Now suppose $$y \in \bar{A} \backslash A$$, but $$y \neq x$$. We may choose radii $$r,s > 0$$ such that $$B_{r}(x) \cap B_s(y) = \varnothing.$$ Due to convergence $$x_n \to x,$$ there exists a positive integer $$N$$ such that $$T_N \subseteq B_r(x).$$ In particular, $$T_N \cap B_s(y) = \varnothing.$$ Moreover, $$\mathbb{R} \backslash S_N$$ is an open set of the real line (being the compliment of a finite set) that contains $$y$$ (as otherwise $$y \in S_N \subseteq A$$). It follows that there exists a radius $$t > 0$$ for which $$B_t(y) \subseteq \mathbb{R} \backslash S_N$$, or rather, $$S_N \cap B_t(y) = \varnothing.$$

All that is left to do is take $$\varepsilon = \min\{s,t\}$$. With this radius we have, $$T_N \cap B_{\varepsilon}(y) = \varnothing$$ and $$S_N \cap B_{\varepsilon}(y) = \varnothing.$$ Combining both results tells us that $$A \cap B_{\varepsilon}(y) = \varnothing.$$ Here is where the contradiction arises. We supposed $$y$$ was in the closure of $$A$$. It could not be the case that an open ball around $$y$$ is completely disjoint from $$A$$, but under the assumption that $$y \neq x$$ we found such an open ball. Our assumption that $$x,y$$ were distinct must have been incorrect.
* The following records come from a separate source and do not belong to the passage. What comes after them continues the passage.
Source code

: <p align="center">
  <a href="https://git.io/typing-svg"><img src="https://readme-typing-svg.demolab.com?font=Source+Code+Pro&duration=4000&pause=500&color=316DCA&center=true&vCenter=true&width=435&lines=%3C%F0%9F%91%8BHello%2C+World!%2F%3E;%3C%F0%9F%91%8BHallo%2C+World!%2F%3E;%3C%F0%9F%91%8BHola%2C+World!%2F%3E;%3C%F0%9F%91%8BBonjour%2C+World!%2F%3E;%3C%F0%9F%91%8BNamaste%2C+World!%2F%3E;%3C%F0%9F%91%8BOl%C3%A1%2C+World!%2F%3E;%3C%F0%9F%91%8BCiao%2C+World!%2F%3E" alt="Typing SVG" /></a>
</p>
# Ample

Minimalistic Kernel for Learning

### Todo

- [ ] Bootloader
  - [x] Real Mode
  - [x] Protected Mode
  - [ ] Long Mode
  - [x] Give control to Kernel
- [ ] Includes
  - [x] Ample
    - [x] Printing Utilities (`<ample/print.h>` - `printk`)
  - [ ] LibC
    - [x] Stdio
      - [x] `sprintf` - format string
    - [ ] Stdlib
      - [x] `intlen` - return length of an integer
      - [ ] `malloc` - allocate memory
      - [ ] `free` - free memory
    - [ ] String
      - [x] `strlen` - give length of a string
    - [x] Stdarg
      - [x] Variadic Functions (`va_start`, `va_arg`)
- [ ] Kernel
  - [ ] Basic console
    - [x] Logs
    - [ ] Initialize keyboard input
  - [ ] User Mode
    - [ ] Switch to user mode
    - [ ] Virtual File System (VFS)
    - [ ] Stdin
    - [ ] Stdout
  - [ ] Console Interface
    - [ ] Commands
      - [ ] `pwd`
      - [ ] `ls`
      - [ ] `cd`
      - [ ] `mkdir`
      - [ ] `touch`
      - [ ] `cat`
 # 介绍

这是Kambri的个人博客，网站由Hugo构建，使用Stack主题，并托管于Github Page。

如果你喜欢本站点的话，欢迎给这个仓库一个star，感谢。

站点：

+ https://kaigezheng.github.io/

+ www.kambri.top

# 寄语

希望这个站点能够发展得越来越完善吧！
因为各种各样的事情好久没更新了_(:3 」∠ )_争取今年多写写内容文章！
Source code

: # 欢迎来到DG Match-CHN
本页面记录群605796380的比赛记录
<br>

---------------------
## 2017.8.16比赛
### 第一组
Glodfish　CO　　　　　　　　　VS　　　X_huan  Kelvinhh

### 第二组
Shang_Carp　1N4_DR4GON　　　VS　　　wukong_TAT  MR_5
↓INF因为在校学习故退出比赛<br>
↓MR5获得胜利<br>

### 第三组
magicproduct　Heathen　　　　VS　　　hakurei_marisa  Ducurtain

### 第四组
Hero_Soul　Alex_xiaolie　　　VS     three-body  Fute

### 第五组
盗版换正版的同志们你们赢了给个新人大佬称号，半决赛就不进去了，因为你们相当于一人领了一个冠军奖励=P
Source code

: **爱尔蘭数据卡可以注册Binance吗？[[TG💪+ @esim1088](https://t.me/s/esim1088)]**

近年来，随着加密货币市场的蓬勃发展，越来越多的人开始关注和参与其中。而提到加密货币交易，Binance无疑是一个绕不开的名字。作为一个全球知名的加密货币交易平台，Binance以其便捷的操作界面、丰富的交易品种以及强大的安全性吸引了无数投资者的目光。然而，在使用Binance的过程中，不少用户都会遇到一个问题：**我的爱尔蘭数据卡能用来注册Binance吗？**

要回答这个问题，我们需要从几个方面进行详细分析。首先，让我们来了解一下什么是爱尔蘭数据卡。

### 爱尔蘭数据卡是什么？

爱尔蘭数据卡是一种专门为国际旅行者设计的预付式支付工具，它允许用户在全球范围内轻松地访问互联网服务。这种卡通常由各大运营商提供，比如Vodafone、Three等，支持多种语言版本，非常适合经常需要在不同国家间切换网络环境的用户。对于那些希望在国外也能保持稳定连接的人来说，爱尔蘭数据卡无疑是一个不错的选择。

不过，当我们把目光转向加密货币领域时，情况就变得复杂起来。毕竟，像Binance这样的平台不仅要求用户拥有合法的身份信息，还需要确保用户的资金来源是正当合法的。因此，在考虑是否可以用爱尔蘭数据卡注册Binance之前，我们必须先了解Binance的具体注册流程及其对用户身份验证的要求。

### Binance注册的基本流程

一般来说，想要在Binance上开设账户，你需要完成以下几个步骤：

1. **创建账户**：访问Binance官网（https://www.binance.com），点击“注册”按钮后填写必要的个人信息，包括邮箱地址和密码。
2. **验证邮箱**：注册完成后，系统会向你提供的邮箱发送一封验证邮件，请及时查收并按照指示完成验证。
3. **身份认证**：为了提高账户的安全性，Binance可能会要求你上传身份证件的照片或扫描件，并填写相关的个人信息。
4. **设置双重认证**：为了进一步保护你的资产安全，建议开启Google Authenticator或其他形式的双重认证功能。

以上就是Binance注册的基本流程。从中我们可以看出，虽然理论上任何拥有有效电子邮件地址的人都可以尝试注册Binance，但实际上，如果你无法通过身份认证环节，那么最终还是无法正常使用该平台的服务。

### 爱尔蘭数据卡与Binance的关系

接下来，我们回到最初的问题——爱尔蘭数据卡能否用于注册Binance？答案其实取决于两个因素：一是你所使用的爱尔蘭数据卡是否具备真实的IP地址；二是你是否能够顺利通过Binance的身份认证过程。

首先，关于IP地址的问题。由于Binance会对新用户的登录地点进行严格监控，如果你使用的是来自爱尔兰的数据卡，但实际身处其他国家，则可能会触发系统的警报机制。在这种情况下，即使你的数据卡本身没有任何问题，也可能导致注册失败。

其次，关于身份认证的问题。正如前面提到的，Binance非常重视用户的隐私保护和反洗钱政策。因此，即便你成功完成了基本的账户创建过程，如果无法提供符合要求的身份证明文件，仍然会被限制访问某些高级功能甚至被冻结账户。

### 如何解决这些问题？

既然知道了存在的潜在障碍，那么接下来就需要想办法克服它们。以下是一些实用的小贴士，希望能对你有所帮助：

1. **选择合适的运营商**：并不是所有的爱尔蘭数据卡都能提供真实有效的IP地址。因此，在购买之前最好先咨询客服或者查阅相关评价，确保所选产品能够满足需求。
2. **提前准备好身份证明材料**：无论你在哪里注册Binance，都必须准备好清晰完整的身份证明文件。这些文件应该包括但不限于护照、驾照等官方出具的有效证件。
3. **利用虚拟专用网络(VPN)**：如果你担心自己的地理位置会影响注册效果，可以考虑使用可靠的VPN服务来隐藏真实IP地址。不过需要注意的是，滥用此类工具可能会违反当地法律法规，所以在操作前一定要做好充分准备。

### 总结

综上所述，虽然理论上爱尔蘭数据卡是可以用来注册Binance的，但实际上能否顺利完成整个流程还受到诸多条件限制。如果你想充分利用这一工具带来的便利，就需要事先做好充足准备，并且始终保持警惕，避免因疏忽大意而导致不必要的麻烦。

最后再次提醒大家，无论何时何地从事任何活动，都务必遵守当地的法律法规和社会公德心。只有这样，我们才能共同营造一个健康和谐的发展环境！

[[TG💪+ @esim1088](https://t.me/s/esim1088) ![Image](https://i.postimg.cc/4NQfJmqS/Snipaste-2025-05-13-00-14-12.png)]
• I don't understand the part about $\mathbb{R}\setminus S_N$. Doesn't that contain $T_N$? – AColoredReptile Dec 21 '19 at 17:08
• Up till that part, we managed to separate $T_N$ from $y$. Now we want to separate $S_N$ from $y$. Also, note that $S_N$ and $T_N$ aren't necessarily disjoint. It is true that members of $T_N$ are close to $x$. But who knows, so may be some members of $S_N$. – joeb Dec 21 '19 at 17:29
• I think maybe it's a typo then, you said $\mathbb{R}\setminus S_N$ is an open set that does not contain $y$. But doesn't it have to contain $y$? – AColoredReptile Dec 21 '19 at 17:32
• Ah yes it was a typo. I corrected it – joeb Dec 21 '19 at 20:01

It's clear that all points $$\{x_n: n \in \Bbb N\} \cup \{x\}$$ are points of $$\overline{\{x_n: n \in \Bbb N\}}$$, all $$x_n$$ because always (by the definition) $$A \subseteq \overline{A}$$ (if $$x \in A$$, then any open point containing $$x$$ intersects $$A$$ (as $$x \in A \cap U$$)), and $$x$$ because each neighbourhood of $$x$$ contains infinitely many $$x_n$$ (all $$n$$ with $$n \ge N$$ for some $$N$$) by definition of convergence (note that these need not be distinct points, but there is at least one, say $$x_N$$).

Suppose for the converse that $$y \in \overline{\{x_n: n \in \Bbb N\}}$$. Then there is a sequence $$(y_n)$$ from $$\{x_n: n \in \Bbb N\}$$ such that $$y_n \to y$$. So each $$y_n = x_{m_n}$$ for some $$m_n \in \Bbb N$$. If the $$m_n$$ are cofinal in $$\Bbb N$$ it's easy to see we get a subsequence of the sequence $$(x_n)$$ so $$y=x$$ by unicity of limits. Of not, some $$m_n$$ occurs infinitely often and we have an eventually constant sequence, so converging to some term of $$\{x_n: n \in \Bbb N\}$$. In either case $$y \in \{x_n: n \in \Bbb N\} \cup \{x\}$$ and we're done.